Begin with the first line of the entries below. Copy each line exactly, stopping after the one that contains "The sons of".

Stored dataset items

▬▬▬▬▬▬

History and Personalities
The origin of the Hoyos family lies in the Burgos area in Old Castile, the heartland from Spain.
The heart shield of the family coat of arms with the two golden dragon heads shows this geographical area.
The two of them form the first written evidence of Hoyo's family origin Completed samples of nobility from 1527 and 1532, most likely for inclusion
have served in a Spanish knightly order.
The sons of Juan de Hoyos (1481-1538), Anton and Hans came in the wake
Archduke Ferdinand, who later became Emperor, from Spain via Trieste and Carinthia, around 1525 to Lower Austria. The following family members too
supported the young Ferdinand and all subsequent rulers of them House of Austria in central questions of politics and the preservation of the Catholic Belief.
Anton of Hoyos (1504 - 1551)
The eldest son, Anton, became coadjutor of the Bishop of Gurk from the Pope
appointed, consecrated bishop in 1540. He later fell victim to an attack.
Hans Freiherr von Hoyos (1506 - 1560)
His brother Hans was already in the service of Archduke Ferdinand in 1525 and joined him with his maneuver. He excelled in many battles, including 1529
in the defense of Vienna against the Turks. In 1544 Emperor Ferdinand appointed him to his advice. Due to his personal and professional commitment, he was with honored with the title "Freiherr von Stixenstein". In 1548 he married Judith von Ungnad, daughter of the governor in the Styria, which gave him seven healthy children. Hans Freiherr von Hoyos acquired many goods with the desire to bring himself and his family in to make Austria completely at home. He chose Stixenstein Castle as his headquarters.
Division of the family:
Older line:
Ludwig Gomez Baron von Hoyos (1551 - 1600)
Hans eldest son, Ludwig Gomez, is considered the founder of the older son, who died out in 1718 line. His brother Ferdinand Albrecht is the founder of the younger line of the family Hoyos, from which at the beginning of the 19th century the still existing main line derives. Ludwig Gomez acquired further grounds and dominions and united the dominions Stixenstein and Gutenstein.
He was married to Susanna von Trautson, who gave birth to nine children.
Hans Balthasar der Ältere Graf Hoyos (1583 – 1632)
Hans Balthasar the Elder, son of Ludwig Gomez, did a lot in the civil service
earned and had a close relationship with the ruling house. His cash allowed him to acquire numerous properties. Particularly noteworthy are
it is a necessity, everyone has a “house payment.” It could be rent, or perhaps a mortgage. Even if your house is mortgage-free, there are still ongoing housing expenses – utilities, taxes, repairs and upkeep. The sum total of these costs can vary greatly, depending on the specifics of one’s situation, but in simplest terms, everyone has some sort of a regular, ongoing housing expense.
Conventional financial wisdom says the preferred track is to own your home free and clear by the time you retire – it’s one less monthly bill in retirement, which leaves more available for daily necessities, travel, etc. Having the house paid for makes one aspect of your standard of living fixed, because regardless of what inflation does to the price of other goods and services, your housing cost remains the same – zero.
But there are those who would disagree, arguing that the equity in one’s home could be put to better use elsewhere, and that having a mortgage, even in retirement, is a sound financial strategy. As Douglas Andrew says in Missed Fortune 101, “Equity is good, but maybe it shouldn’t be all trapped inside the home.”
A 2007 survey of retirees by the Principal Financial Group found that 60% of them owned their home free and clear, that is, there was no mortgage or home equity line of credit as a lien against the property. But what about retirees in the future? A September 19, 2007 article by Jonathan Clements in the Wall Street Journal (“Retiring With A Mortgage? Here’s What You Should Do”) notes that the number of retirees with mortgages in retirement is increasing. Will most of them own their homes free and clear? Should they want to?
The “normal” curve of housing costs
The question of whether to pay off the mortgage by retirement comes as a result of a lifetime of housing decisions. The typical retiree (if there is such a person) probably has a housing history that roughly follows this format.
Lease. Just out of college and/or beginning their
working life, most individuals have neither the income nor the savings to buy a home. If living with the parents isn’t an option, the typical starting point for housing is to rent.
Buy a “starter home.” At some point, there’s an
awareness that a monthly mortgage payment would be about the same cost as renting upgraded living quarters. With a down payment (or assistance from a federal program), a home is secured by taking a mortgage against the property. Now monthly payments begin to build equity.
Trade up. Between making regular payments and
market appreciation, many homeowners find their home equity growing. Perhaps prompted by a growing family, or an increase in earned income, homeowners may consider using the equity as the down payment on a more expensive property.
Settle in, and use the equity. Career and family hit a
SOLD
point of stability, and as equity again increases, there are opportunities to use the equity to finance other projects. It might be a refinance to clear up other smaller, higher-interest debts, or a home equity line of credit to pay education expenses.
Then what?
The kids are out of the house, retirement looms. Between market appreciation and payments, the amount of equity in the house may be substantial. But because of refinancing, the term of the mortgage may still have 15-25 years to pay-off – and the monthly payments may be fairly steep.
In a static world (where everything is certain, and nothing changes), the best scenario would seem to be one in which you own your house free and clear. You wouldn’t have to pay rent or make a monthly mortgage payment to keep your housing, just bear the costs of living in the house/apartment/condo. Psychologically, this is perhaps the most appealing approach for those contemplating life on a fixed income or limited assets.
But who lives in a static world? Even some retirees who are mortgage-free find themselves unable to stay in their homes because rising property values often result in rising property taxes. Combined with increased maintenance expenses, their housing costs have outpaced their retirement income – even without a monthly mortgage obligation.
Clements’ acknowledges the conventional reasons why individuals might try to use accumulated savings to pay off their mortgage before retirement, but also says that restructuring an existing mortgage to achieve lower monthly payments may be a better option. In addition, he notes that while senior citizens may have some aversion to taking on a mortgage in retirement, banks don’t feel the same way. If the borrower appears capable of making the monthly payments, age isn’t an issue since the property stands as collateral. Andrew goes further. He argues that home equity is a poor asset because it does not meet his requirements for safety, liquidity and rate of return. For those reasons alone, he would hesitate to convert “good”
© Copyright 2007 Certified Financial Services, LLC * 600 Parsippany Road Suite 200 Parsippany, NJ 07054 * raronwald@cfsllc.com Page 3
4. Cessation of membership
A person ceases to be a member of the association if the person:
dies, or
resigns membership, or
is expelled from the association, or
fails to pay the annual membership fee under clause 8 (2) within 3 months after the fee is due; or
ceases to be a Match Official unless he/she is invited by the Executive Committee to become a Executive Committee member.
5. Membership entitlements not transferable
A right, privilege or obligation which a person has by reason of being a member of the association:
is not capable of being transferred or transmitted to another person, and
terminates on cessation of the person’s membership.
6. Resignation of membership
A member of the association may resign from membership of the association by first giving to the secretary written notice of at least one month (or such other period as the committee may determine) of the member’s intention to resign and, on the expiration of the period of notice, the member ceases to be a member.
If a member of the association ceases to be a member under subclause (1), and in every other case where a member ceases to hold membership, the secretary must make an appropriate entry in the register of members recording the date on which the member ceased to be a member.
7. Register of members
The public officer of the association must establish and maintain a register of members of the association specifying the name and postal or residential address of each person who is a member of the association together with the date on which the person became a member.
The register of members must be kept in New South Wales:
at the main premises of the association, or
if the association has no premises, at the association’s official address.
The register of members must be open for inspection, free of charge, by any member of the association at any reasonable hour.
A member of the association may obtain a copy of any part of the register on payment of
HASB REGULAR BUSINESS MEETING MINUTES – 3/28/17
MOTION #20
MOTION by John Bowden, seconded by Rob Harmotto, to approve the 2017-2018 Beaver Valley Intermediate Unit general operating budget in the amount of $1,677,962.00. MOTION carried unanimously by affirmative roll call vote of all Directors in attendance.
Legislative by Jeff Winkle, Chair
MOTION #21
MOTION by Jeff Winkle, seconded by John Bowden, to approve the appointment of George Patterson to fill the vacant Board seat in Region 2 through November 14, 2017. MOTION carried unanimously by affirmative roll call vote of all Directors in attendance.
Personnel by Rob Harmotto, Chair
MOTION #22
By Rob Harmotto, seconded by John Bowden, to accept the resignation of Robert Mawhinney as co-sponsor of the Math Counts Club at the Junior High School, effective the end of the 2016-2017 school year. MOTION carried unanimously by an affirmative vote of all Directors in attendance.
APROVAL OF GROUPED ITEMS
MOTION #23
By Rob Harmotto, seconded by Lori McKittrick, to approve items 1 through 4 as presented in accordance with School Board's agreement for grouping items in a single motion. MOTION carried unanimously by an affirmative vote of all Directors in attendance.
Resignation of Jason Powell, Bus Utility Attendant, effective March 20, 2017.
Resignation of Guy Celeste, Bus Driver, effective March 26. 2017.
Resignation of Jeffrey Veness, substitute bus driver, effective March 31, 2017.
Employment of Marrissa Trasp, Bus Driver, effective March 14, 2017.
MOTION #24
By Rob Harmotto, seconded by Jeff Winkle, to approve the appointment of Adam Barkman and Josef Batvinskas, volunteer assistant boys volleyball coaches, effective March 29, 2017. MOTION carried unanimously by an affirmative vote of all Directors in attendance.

▬▬▬▬▬▬

### [COMPLETED EXERCISE]
History and Personalities
The origin of the Hoyos family lies in the Burgos area in Old Castile, the heartland from Spain.
The heart shield of the family coat of arms with the two golden dragon heads shows this geographical area.
The two of them form the first written evidence of Hoyo's family origin Completed samples of nobility from 1527 and 1532, most likely for inclusion
have served in a Spanish knightly order.
The sons of Juan de Hoyos (1481-1538), Anton and Hans came in the wake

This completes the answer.